Season: April – May 2017

Weather constraints: Cloud-free conditions are required for aerosol remote sensing retrievals. Measurements during dust advection from Sahara Desert are of added value for the experiment, in order to test and validate dust discrimination methodologies.

Time constraints: Periods of Saharan dust advection over Crete are targeted. April is the month of highest frequency for Saharan dust episodes in Eastern Mediterranean (e.g. Marinou et al., 2016), thus, the preferred time window of the campaign is 01/04/2016 – 30/04/2016. The proposed project is clustered with the DoGMA and SEAMAN EUFAR projects, which have been scheduled for the same time period. Additional synergies are created by clustering the proposed project with the ERC Starting Grant Project A-LIFE (Absorbing aerosol layers in a changing climate: aging, lifetime and dynamics) during which an airborne field experiment with the DLR research aircraft Falcon will be conducted in the Eastern Mediterranean.
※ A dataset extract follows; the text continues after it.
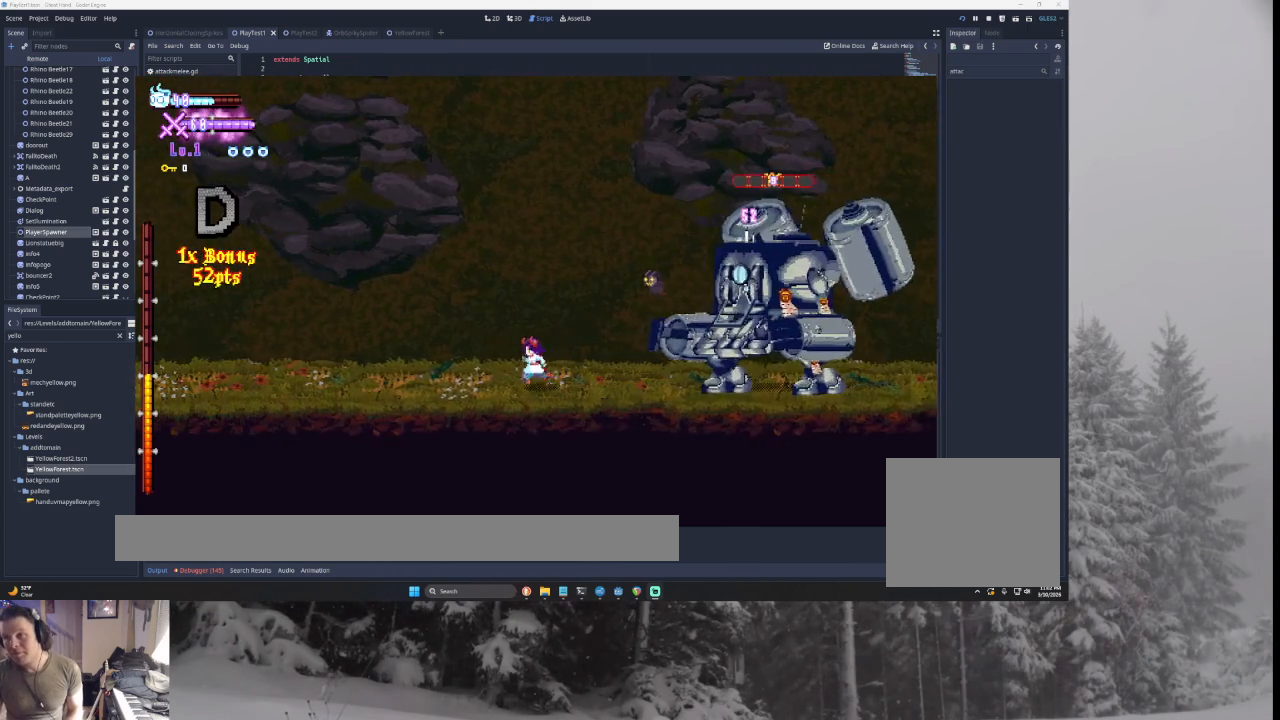
{"buttons": ["CROSS"], "left_stick": "left", "right_stick": "center", "events": []}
For A-LIFE, the DLR research aircraft Falcon will be based in Paphos/Cyprus. CLIMA is an aerosol campaign focused on CCN and IN retrievals utilizing lidars, thus having completely different objectives from DoGMA and SEAMAN which are concentrated on dust model validation and new particle formation respectively. Due to the episodic nature of dust advection the flights will be scheduled according to dust forecasts. The dataset that will be collected by the cluster of the campaigns over Crete will be used for cal/val activities as well. At NOA we target ESA missions like Sentinel 3, thus, overpass time constrains may have to be considered. ESA has expressed interest on participating on this cluster of campaigns.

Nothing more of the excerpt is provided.